Provided text:
%%

How to Create a Compressible (and other types of) Data Set

I needed a data set with fairly random data in, but not totally random, so I could test out a few things (compression). Since I didn’t have a suitable data set, this tool was created to generate such.

################################################
## Generate-DataSet.ps1 - v1.0 September 2014 ##
################################################
               
Function Generate-DataSetHelp {"
<<<<<<< Generate-DataSet.ps1 >>>>>>>

>>>>> Synopsis <<<<<

Generate-DataSet.ps1 is designed to create various datasets that can be used for testing purposes; such as testing deduplication, compression, and other things.

To run from this file, invoke the functions, and then run the function::

. .\Generate-DataSet.ps1
Generate-DataSet

>>>> The Parameters <<<<<

-Folder              # The folder in which to create the dataset
-Word                # Word to write (overrides Dictionary)
-Dictonary           # Dictionary filepath/file used for words - see http://www.winedt.org/Dict/
-FolderSizeMB        # Folder Size in MB (overrides $FileCount)
-FileCount           # How many files to create
-FileSizeKB          # FileSize in KB (overrides $min/maxWordCount)
-FileSizeKBQuickCalc # Speeds up filesize calculation for large files           
-MinWordCount        # Minimum number of words in a file
-MaxWordCount        # Maximum number of words in a file
-MaxSpaceCount       # Maximum number of spaces between words
-SentenceSize        # Size of sentences (carriage returns after nth word)

%%

Short exercise: From the data set generator page, list each parameter whose description says it overrides another setting, along with the setting it overrides.

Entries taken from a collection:
%%

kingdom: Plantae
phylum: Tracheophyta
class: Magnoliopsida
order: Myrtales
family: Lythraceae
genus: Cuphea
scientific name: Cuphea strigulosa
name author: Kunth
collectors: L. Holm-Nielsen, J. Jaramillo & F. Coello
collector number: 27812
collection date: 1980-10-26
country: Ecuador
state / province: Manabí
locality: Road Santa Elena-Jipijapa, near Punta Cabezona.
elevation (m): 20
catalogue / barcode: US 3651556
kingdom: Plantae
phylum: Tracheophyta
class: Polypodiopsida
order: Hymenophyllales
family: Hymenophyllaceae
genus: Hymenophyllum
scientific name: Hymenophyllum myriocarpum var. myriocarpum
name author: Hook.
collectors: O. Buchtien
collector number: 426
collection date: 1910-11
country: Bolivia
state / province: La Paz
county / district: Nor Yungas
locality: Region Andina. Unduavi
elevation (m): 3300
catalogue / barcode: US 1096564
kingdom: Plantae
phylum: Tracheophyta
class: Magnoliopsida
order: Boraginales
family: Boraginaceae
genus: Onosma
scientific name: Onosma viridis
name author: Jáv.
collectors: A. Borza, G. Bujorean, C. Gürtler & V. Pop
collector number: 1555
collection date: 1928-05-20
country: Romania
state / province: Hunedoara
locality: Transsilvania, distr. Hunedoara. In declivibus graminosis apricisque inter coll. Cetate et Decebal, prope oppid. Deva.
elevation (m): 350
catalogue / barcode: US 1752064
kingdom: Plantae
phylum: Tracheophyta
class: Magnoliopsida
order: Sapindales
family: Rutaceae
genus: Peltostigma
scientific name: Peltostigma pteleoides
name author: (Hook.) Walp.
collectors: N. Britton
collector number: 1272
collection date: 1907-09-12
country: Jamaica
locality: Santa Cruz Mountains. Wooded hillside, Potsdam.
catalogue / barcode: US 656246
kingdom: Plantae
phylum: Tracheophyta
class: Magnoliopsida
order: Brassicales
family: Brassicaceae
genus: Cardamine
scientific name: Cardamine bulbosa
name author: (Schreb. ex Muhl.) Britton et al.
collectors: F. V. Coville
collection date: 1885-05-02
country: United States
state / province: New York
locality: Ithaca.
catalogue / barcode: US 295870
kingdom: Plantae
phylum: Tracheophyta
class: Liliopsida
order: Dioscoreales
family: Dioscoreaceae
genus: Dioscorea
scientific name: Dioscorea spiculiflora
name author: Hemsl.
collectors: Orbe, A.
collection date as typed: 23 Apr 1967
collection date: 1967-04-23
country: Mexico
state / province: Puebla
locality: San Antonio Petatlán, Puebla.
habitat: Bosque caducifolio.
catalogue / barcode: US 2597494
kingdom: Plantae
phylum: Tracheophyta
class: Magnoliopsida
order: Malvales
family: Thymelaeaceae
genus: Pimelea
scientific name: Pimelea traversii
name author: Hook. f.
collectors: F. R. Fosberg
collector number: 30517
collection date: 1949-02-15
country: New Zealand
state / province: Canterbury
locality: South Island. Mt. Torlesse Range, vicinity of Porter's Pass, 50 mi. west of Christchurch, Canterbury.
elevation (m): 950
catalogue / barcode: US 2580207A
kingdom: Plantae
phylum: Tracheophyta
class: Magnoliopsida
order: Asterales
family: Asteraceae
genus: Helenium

%%

Answer to this problem:
-Word: overrides Dictionary
-FolderSizeMB: overrides $FileCount
-FileSizeKB: overrides $min/maxWordCount